Conclusion: EA can reduce the expression levels of autophagy-related proteins LC3 and p62 in APP/PS1 transgenic mice, improve the hip-pocampal autophagy state, reduce intracellular Aβ aggregation, and thus improve the learning and memory ability.

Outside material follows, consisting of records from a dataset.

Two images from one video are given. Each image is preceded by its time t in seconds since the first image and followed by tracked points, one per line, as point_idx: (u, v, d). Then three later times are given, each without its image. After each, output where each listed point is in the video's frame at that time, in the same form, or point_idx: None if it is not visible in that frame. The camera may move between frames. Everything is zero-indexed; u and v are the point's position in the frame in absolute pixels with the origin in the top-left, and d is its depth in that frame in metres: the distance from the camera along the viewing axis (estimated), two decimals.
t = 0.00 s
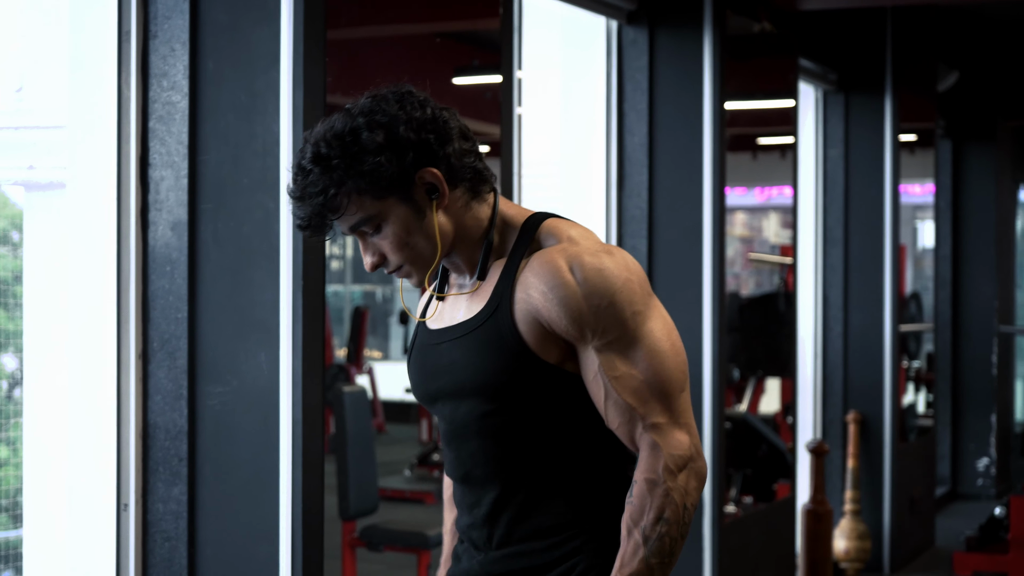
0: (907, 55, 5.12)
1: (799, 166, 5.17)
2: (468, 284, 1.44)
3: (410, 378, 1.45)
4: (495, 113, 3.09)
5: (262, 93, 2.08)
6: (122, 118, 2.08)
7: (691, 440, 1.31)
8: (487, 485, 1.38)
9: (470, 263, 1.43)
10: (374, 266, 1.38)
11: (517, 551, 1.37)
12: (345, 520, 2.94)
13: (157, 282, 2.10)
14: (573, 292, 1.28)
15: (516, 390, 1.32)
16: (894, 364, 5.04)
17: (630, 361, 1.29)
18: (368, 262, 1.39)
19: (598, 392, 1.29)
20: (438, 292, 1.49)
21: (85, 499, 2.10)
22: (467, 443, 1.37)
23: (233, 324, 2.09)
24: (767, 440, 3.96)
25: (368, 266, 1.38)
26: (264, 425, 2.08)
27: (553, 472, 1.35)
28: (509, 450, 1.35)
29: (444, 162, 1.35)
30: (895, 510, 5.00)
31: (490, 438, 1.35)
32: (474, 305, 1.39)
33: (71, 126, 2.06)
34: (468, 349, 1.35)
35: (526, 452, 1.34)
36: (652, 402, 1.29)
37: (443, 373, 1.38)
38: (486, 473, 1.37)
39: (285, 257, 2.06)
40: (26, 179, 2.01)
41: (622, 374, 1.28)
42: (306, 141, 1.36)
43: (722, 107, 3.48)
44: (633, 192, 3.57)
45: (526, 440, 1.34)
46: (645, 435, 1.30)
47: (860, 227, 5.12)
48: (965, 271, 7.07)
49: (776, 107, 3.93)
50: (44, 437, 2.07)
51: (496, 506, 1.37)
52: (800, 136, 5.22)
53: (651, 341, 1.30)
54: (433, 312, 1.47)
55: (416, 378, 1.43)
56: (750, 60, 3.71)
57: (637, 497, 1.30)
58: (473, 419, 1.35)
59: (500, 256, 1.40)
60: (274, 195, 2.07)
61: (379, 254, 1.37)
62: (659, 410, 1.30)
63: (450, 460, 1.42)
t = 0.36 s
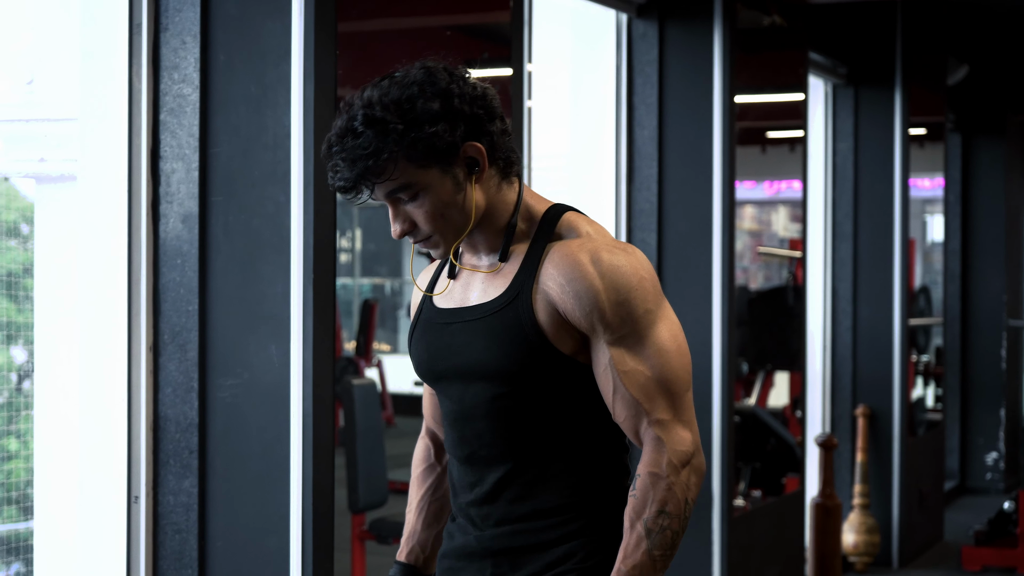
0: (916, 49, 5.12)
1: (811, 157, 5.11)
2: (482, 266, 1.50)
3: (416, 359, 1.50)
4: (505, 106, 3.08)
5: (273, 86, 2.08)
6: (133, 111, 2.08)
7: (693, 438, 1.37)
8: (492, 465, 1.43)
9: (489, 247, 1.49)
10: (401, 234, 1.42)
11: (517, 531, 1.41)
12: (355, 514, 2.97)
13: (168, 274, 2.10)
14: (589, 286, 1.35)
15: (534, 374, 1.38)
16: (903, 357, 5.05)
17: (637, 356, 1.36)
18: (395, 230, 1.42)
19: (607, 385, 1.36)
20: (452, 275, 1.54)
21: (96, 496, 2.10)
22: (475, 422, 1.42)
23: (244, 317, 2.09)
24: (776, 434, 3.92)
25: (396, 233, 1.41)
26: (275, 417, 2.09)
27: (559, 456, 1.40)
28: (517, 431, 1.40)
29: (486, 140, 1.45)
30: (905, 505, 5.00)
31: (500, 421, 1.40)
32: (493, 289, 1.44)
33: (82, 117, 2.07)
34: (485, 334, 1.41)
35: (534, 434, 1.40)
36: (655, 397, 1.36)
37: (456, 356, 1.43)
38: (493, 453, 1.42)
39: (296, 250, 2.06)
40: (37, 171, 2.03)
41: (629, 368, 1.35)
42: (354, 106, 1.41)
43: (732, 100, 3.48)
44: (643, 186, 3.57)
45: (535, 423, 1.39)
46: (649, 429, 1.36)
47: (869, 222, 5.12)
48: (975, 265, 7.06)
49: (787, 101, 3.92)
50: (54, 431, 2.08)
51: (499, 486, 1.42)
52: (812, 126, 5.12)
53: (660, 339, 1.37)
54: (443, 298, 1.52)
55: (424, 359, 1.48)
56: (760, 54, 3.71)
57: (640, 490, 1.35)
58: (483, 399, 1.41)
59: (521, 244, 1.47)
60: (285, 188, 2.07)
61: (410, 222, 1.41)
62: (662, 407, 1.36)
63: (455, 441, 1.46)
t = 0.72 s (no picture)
0: (921, 46, 5.11)
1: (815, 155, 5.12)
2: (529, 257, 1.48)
3: (444, 351, 1.45)
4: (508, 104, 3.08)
5: (278, 82, 2.07)
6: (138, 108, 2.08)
7: (715, 462, 1.41)
8: (523, 467, 1.40)
9: (541, 238, 1.47)
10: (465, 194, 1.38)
11: (539, 535, 1.39)
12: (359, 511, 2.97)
13: (173, 271, 2.10)
14: (631, 302, 1.34)
15: (578, 379, 1.35)
16: (908, 355, 5.05)
17: (671, 379, 1.37)
18: (459, 188, 1.38)
19: (636, 402, 1.37)
20: (494, 265, 1.51)
21: (100, 492, 2.10)
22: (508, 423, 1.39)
23: (249, 314, 2.09)
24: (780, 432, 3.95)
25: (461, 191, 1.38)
26: (280, 414, 2.09)
27: (592, 462, 1.38)
28: (548, 433, 1.37)
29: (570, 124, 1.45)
30: (909, 503, 5.00)
31: (536, 423, 1.37)
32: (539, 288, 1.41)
33: (88, 113, 2.07)
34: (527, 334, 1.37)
35: (568, 440, 1.37)
36: (684, 421, 1.38)
37: (491, 354, 1.39)
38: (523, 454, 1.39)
39: (301, 246, 2.06)
40: (42, 167, 2.03)
41: (662, 390, 1.37)
42: (454, 58, 1.40)
43: (737, 98, 3.48)
44: (648, 183, 3.57)
45: (571, 428, 1.37)
46: (675, 453, 1.39)
47: (874, 220, 5.12)
48: (980, 263, 7.06)
49: (791, 98, 3.88)
50: (59, 428, 2.07)
51: (526, 489, 1.39)
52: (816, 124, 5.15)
53: (693, 361, 1.38)
54: (479, 289, 1.49)
55: (454, 353, 1.43)
56: (765, 52, 3.71)
57: (666, 519, 1.39)
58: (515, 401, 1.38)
59: (571, 243, 1.45)
60: (291, 185, 2.07)
61: (480, 184, 1.37)
62: (690, 429, 1.39)
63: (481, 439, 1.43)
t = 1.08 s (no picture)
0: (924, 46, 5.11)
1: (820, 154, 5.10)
2: (591, 250, 1.48)
3: (495, 338, 1.43)
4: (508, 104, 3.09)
5: (281, 81, 2.08)
6: (141, 107, 2.08)
7: (760, 462, 1.46)
8: (565, 460, 1.38)
9: (607, 231, 1.47)
10: (550, 165, 1.38)
11: (571, 530, 1.37)
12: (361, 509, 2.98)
13: (177, 270, 2.11)
14: (696, 308, 1.37)
15: (637, 376, 1.35)
16: (910, 354, 5.05)
17: (727, 383, 1.41)
18: (546, 158, 1.38)
19: (692, 404, 1.40)
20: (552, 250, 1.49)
21: (102, 492, 2.08)
22: (554, 415, 1.38)
23: (253, 313, 2.10)
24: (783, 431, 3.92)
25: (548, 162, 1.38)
26: (283, 414, 2.09)
27: (635, 459, 1.38)
28: (593, 429, 1.37)
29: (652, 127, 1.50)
30: (912, 502, 4.99)
31: (584, 417, 1.37)
32: (602, 283, 1.41)
33: (91, 113, 2.05)
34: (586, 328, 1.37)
35: (614, 436, 1.37)
36: (736, 423, 1.43)
37: (544, 347, 1.39)
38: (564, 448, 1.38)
39: (304, 246, 2.06)
40: (46, 167, 2.02)
41: (719, 394, 1.41)
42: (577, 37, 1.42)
43: (741, 97, 3.47)
44: (652, 183, 3.56)
45: (618, 424, 1.36)
46: (726, 455, 1.43)
47: (877, 219, 5.12)
48: (983, 262, 7.06)
49: (793, 98, 3.89)
50: (63, 427, 2.07)
51: (563, 484, 1.38)
52: (819, 122, 5.13)
53: (745, 365, 1.43)
54: (532, 276, 1.46)
55: (502, 343, 1.42)
56: (769, 51, 3.71)
57: (719, 521, 1.43)
58: (563, 394, 1.37)
59: (636, 241, 1.46)
60: (294, 185, 2.07)
61: (571, 160, 1.38)
62: (740, 432, 1.43)
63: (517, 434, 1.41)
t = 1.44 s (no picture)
0: (925, 46, 5.11)
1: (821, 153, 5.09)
2: (542, 249, 1.47)
3: (451, 339, 1.44)
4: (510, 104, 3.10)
5: (283, 81, 2.08)
6: (143, 108, 2.08)
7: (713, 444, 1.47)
8: (519, 452, 1.38)
9: (559, 230, 1.47)
10: (504, 165, 1.39)
11: (533, 523, 1.36)
12: (362, 510, 2.99)
13: (179, 270, 2.11)
14: (644, 295, 1.38)
15: (588, 365, 1.36)
16: (912, 355, 5.05)
17: (678, 369, 1.42)
18: (499, 158, 1.39)
19: (643, 390, 1.41)
20: (503, 252, 1.49)
21: (109, 492, 2.10)
22: (510, 408, 1.38)
23: (254, 314, 2.10)
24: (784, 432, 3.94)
25: (501, 161, 1.39)
26: (284, 414, 2.09)
27: (591, 450, 1.38)
28: (551, 420, 1.37)
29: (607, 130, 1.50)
30: (914, 503, 4.99)
31: (540, 409, 1.37)
32: (552, 278, 1.41)
33: (92, 114, 2.07)
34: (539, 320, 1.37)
35: (570, 426, 1.37)
36: (689, 408, 1.43)
37: (499, 341, 1.39)
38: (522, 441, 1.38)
39: (306, 247, 2.06)
40: (48, 167, 2.02)
41: (671, 379, 1.41)
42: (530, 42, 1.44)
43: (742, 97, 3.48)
44: (653, 183, 3.56)
45: (572, 415, 1.37)
46: (680, 439, 1.44)
47: (878, 219, 5.11)
48: (985, 263, 7.06)
49: (797, 98, 3.91)
50: (65, 427, 2.06)
51: (523, 476, 1.38)
52: (821, 123, 5.12)
53: (693, 350, 1.44)
54: (484, 278, 1.46)
55: (459, 340, 1.43)
56: (771, 51, 3.71)
57: (675, 503, 1.45)
58: (523, 387, 1.37)
59: (587, 239, 1.46)
60: (295, 185, 2.07)
61: (524, 159, 1.39)
62: (692, 417, 1.44)
63: (477, 429, 1.41)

目的:通过观察电针对阿尔茨海默病(AD)模型小鼠海马细胞内β-淀粉样蛋白(Aβ)及自噬相关蛋白表达的影响,探讨电针治疗AD的机制。方法:将18只6月龄雄性APP/PS1双转基因小鼠随机分为模型组和电针组,每组9只;以9只同月龄同性别的C57BL/6野生型小鼠作为正常对照组。电针组小鼠给予针刺“百会”及电针双侧“涌泉”,20 min/次,隔日1次,共治疗21次。采用Morris水迷宫实验观察小鼠空间学习记忆能力,透射电镜法观察小鼠海马自噬相关病理变化,免疫荧光染色法观察小鼠海马CA1区微管相关蛋白1轻链3(LC3)及Aβ的表达,Western blot法检测小鼠海马组织中LC3、p62蛋白的表达水平。结果:与正常对照组比较,模型组小鼠逃避潜伏期延长(P<0.01),原平台象限停留时间缩短(P<0.05),海马CA1区LC3、Aβ阳性表达均升高(P<0.01),海马组织中LC3Ⅱ、p62蛋白表达水平及LC3Ⅱ/LC3Ⅰ比值均升高(P<0.01,P<0.05)。与模型组比较,电针组小鼠逃避潜伏期缩短(P<0.05),原平台象限停留时间延长(P<0.05),海马CA1区LC3、Aβ阳性表达均降低(P<0.05),海马组织中LC3Ⅱ、p62蛋白表达水平及LC3Ⅱ/LC3Ⅰ比值均降低(P<0.05)。透射电镜结果显示,正常对照组海马神经元结构正常,模型组海马神经细胞内存在大量自噬溶酶体,电针组仅观察到少量自噬溶酶体。结论:电针可降低APP/PS1双转基因小鼠自噬相关蛋白LC3与p62的表达水平,改善其海马自噬状态,减少细胞内Aβ聚集,从而改善其学习记忆能力。.
Keywords: APP/PS1; Alzheimer’s disease; Autophagy; Electroacupuncture.